INSTRUÇÃO 1. Transcreva do texto sobre a exoneração do passivo restante o trecho que começa nas palavras "O instituto da" e termina depois de "essa mesma exoneração.".
INSTRUÇÃO 2. Prossiga, por favor, o texto sobre a exoneração do passivo restante a partir da última frase apresentada.

━━ EXCERTO DA PÁGINA

Todos os demais critérios e requisitos legalmente estatuídos, estão cumpridos por parte dos aqui apelantes.

O instituto da exoneração do passivo restante, é como vem sendo entendido, uma excepção à regra, todavia, é de total vazio, em situações, como a do caso concreto, em que o valor do passivo excede largamente a dezena de milhões e cujo património/activo é de centenas de milhares, l1ão conceder essa mesma exoneração.

Excutido o património dos aqui apelantes, ficarão ainda milhões por liquidar, sendo que aqueles, finda a sua declaração de insolvência, não tendo como liquidar, o credor não tem como receber.

Os devedores e aqui apelantes, não têm como refazer a sua vida, porquanto, qualquer rendimento que viessem a obter era susceptível de lhes ser subtraído.

Veja-se o Acórdão do Supremo Tribunal de Justiça de 19 de Junho de 2012, em que se refere que “a exoneração do passivo restante, como medida específica da insolvência das pessoas singulares, constitui uma inovação do CIRE, tratando-se de um regime particular de insolvência que redunda em benefício das pessoas singulares.” Trata-se, de acordo com a filosofia inspiradora do diploma, de um benefício para o devedor, com o correspondente prejuízo para o credor, representando um desvio enorme no objectivo último do processo de insolvência, que se traduz na satisfação dos interesses dos credores, ao contrário do que acontecia, anteriormente, ao CIRE, em que o devedor insolvente se encontrava condenado a responder pela totalidade das dívidas contraídas no passado, as quais só se extinguiam, em virtude da ocorrência superveniente de qualquer causa legal, «maxime» o cumprimento. “

E só depois da satisfação do interesse do devedor, surge, em segundo lugar, como finalidade do instituto, a realização de um relevante interesse económico, ou seja, o da rápida reintegração do devedor na vida económico-jurídica.”

━━━━
━━ MATERIAL FORNECIDO

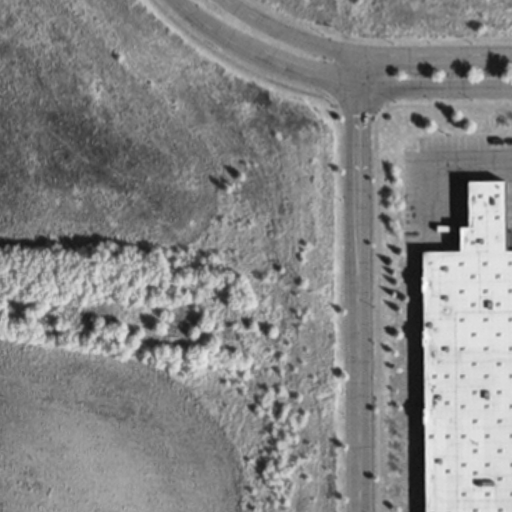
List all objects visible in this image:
road: (362, 54)
road: (332, 81)
building: (471, 144)
road: (437, 160)
road: (357, 282)
building: (467, 361)
building: (468, 362)
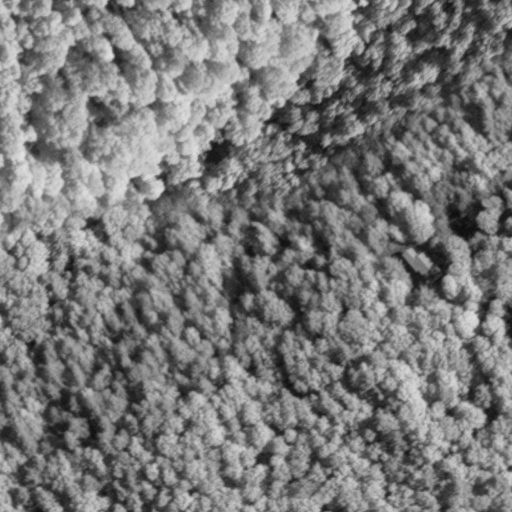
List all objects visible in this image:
building: (432, 271)
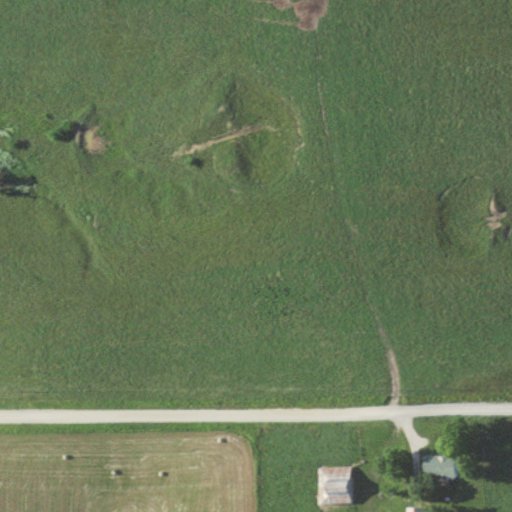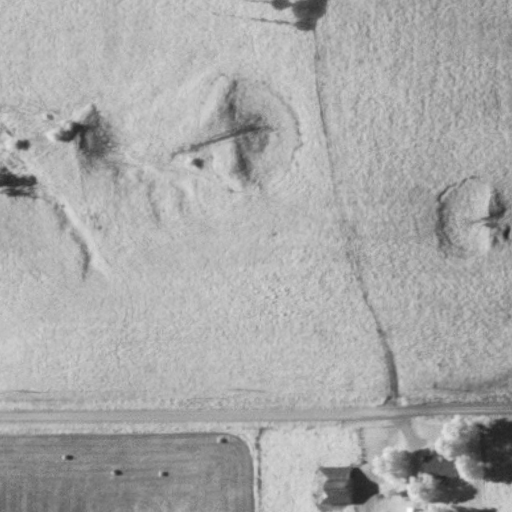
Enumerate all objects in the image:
road: (256, 413)
building: (444, 465)
building: (338, 484)
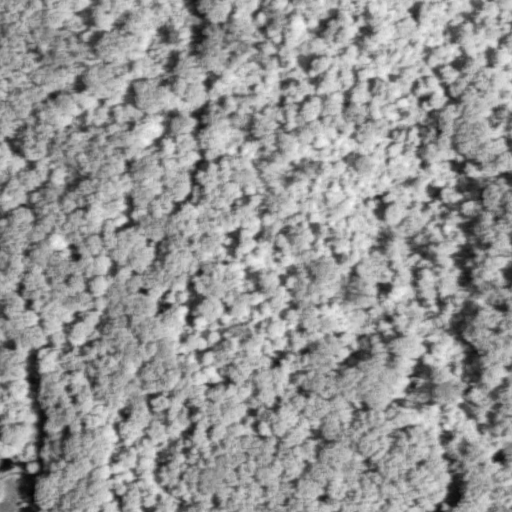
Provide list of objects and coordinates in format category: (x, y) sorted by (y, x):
road: (476, 479)
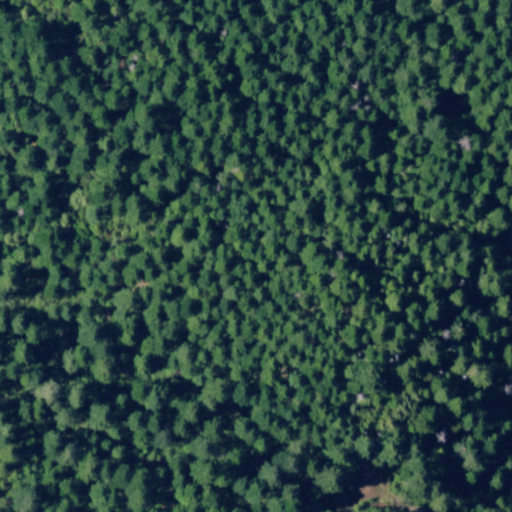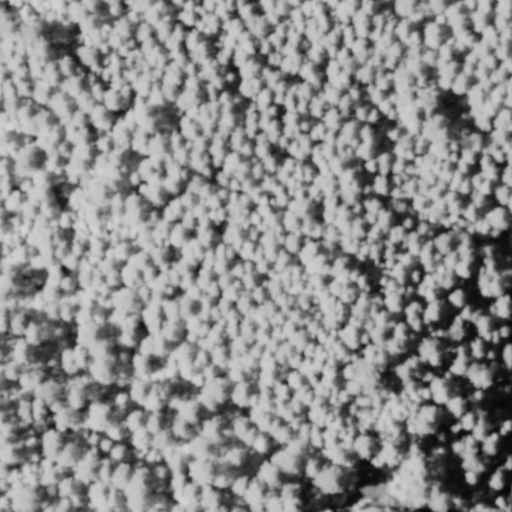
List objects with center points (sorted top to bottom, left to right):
road: (333, 473)
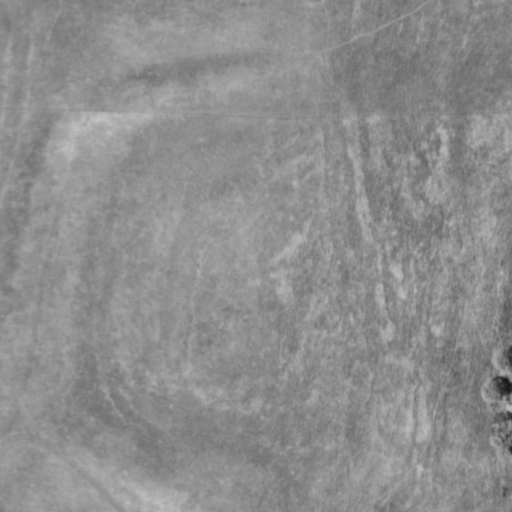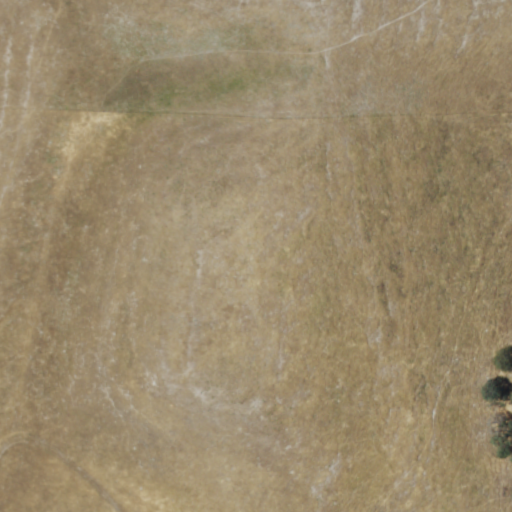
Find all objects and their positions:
road: (98, 266)
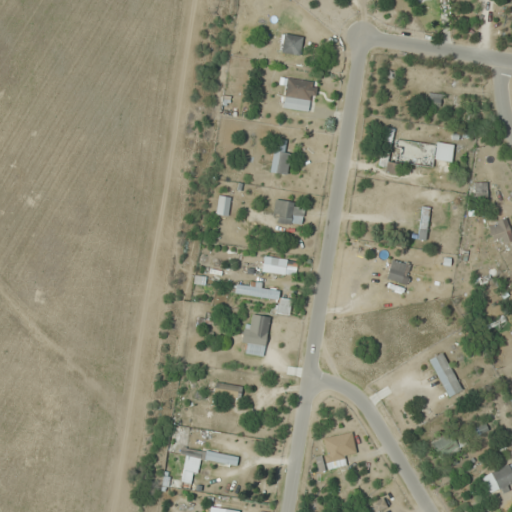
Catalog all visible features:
building: (290, 43)
building: (297, 94)
building: (433, 98)
road: (499, 98)
building: (405, 107)
building: (442, 151)
building: (386, 153)
building: (279, 158)
road: (338, 199)
building: (222, 205)
building: (287, 212)
building: (422, 222)
building: (499, 232)
building: (273, 265)
building: (397, 271)
building: (263, 295)
building: (254, 333)
building: (444, 373)
building: (226, 389)
road: (381, 431)
building: (447, 442)
building: (219, 457)
building: (190, 458)
building: (329, 458)
building: (502, 476)
building: (222, 509)
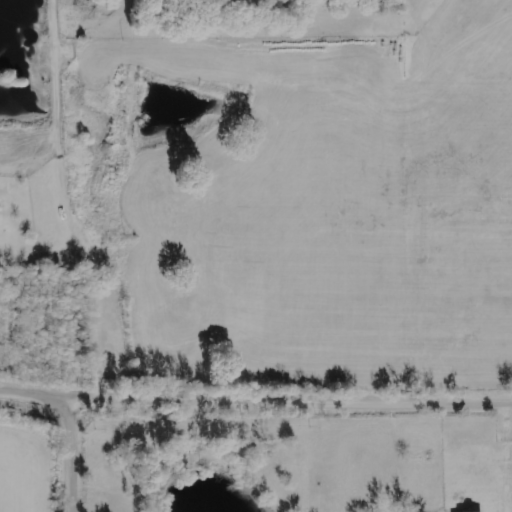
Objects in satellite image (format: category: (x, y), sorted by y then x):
road: (57, 79)
road: (89, 277)
road: (255, 404)
road: (75, 454)
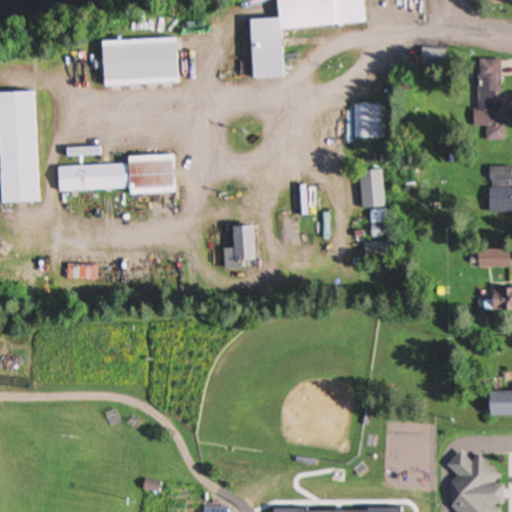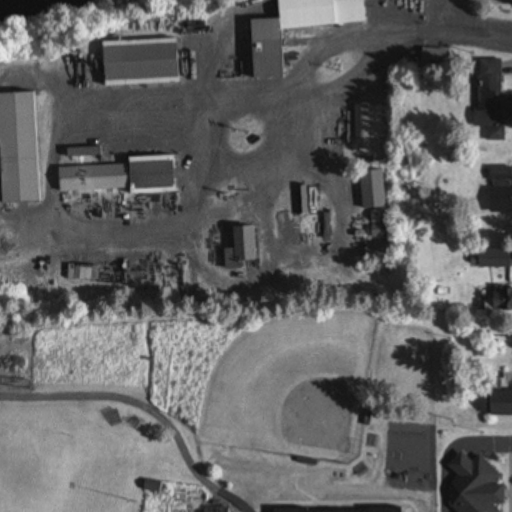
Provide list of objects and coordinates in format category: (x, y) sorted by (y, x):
building: (293, 30)
building: (137, 63)
building: (489, 98)
building: (18, 149)
building: (121, 177)
building: (498, 191)
building: (367, 200)
building: (238, 248)
building: (491, 259)
building: (505, 300)
park: (297, 385)
building: (497, 404)
road: (147, 408)
road: (457, 458)
building: (472, 483)
park: (67, 485)
building: (472, 485)
building: (150, 486)
building: (220, 510)
building: (346, 510)
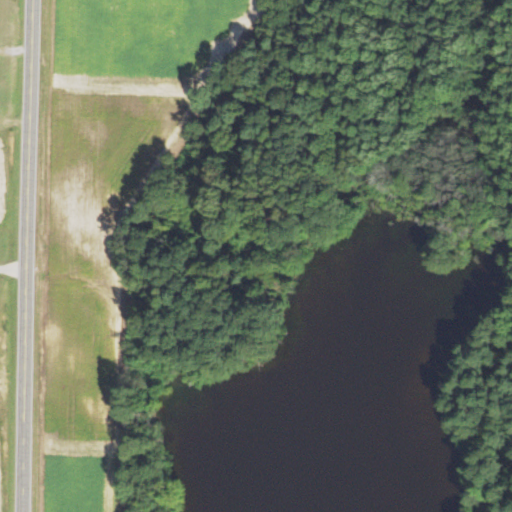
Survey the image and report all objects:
road: (16, 50)
crop: (107, 217)
road: (26, 255)
road: (13, 268)
crop: (0, 507)
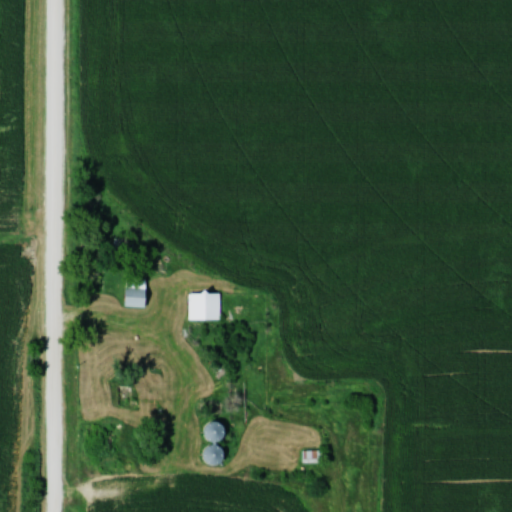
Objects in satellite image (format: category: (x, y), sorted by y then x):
road: (59, 256)
building: (137, 293)
building: (205, 305)
road: (123, 326)
building: (128, 392)
building: (217, 431)
building: (215, 453)
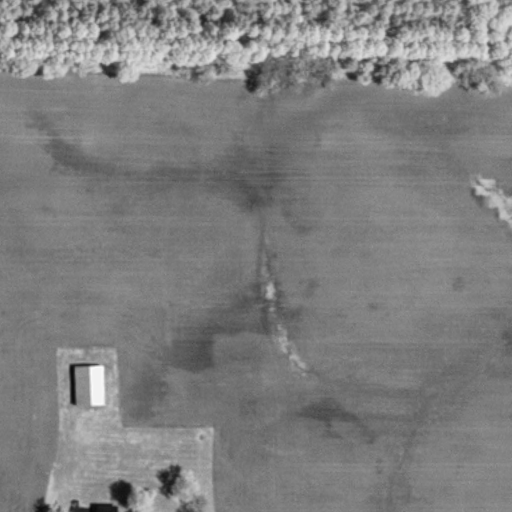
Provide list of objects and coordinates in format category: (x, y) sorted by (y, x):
building: (82, 383)
building: (101, 507)
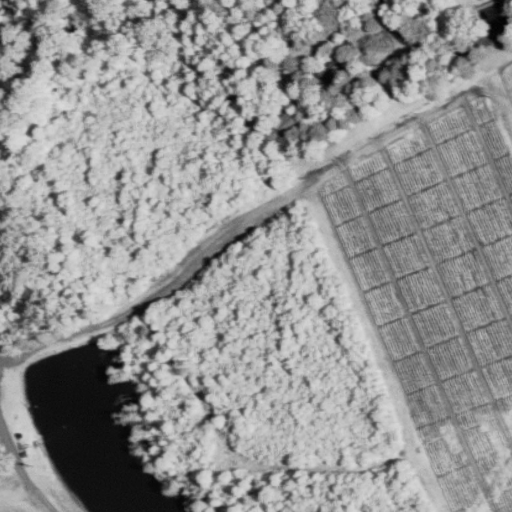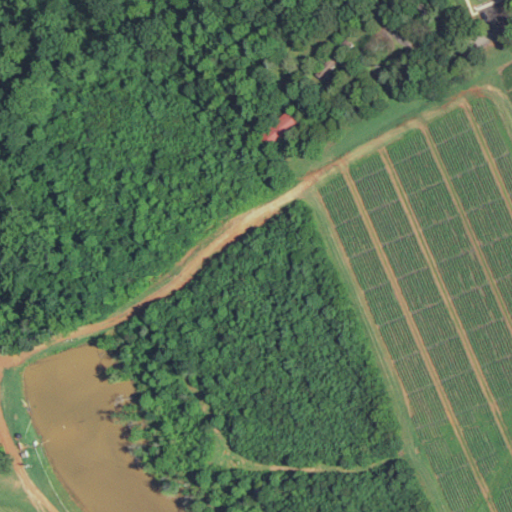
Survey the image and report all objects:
road: (426, 47)
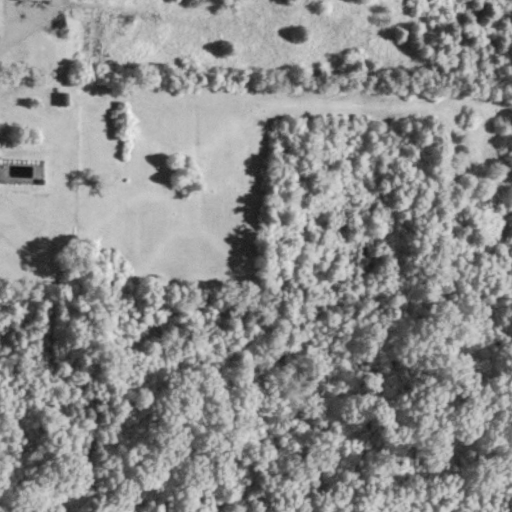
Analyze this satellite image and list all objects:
road: (52, 3)
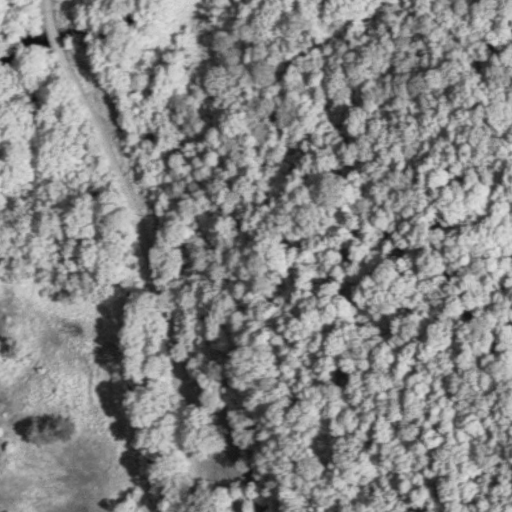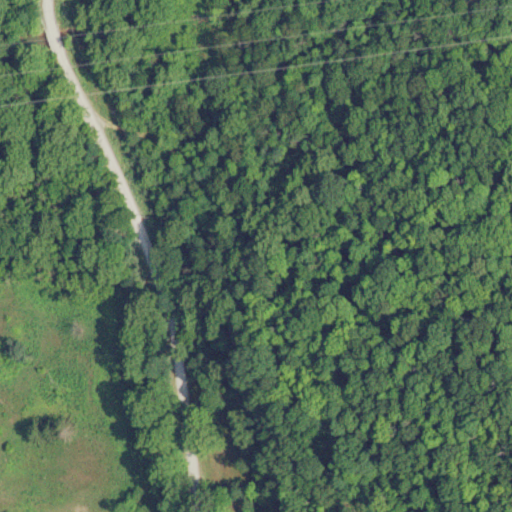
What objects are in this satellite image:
road: (140, 256)
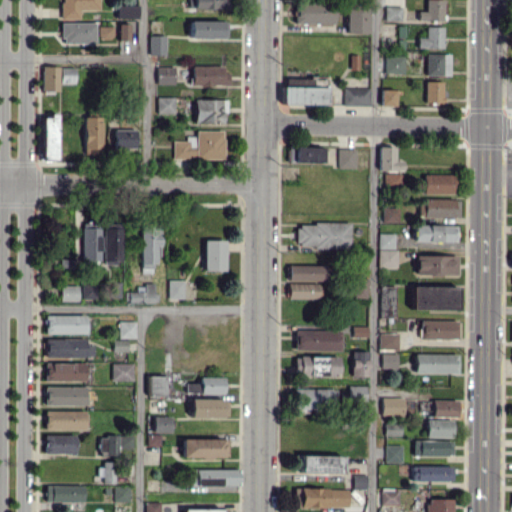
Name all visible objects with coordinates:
building: (205, 3)
building: (76, 7)
building: (430, 10)
building: (125, 11)
building: (313, 13)
building: (392, 13)
building: (356, 19)
building: (207, 28)
building: (123, 31)
building: (77, 32)
building: (104, 32)
building: (430, 37)
building: (156, 44)
road: (89, 58)
building: (353, 61)
building: (393, 64)
building: (436, 64)
building: (66, 74)
building: (164, 74)
building: (207, 75)
building: (49, 77)
building: (306, 82)
building: (433, 91)
road: (148, 92)
building: (303, 94)
building: (354, 95)
building: (386, 96)
building: (164, 104)
building: (208, 110)
road: (385, 125)
building: (91, 134)
building: (47, 136)
building: (123, 138)
building: (199, 145)
building: (304, 154)
building: (345, 158)
building: (387, 159)
building: (391, 179)
building: (437, 183)
road: (130, 184)
building: (437, 207)
building: (389, 214)
building: (434, 232)
building: (322, 234)
building: (385, 240)
building: (89, 244)
building: (111, 245)
building: (148, 247)
building: (212, 254)
road: (29, 256)
road: (260, 256)
road: (373, 256)
road: (482, 256)
building: (386, 258)
building: (510, 259)
building: (435, 265)
building: (305, 272)
building: (359, 287)
building: (174, 288)
building: (87, 290)
building: (302, 290)
building: (68, 292)
building: (140, 294)
building: (433, 297)
building: (385, 301)
road: (144, 309)
building: (64, 323)
building: (437, 328)
building: (125, 329)
building: (358, 330)
building: (511, 334)
building: (316, 340)
building: (386, 340)
building: (119, 345)
building: (66, 347)
building: (387, 360)
building: (511, 361)
building: (434, 362)
building: (358, 363)
building: (315, 365)
building: (63, 371)
building: (121, 371)
building: (210, 384)
building: (155, 385)
building: (63, 395)
building: (356, 397)
building: (313, 400)
building: (390, 405)
building: (205, 407)
building: (443, 407)
road: (142, 410)
building: (63, 419)
building: (161, 423)
building: (438, 427)
building: (391, 429)
building: (152, 439)
building: (58, 443)
building: (112, 444)
building: (203, 447)
building: (431, 447)
building: (392, 453)
building: (320, 463)
building: (105, 472)
building: (430, 472)
building: (212, 476)
building: (358, 481)
building: (63, 493)
building: (120, 493)
building: (319, 497)
building: (388, 497)
building: (438, 505)
building: (151, 506)
building: (200, 510)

━━━━

RESPOSTA 1.
O instituto da exoneração do passivo restante, é como vem sendo entendido, uma excepção à regra, todavia, é de total vazio, em situações, como a do caso concreto, em que o valor do passivo excede largamente a dezena de milhões e cujo património/activo é de centenas de milhares, l1ão conceder essa mesma exoneração.

RESPOSTA 2.
A concessão da exoneração está ligada a um padrão de ética e actuação de boa fé do insolvente – requerente que visa a libertação do passivo residual que lhe cabe cinco anos volvidos sobre a declaração de insolvência.


Assim, na lógica de que “uma segunda oportunidade” (fresh start ) ,só deve ser concedida a quem merecer; a lei exige uma actuação anterior pautada por boa conduta do insolvente, visando evitar que o prejuízo que já resulta da insolvência não seja incrementado por actuação culposa do devedor que, sabendo-se insolvente , permanece impassível, avolumando as suas dividas em prejuízo dos seus credores e, não obstante, pretende exonerar-se do passivo residual requerendo a exoneração.

Somos do entendimento face a tudo o exposto, que não se . verificaram os pressupostos que determinem que os aqui apelantes tenham agravado a situação de insolvência, e consequentemente não se considera preenchida, qualquer das alíneas constante do art.º 238.º do CIRE.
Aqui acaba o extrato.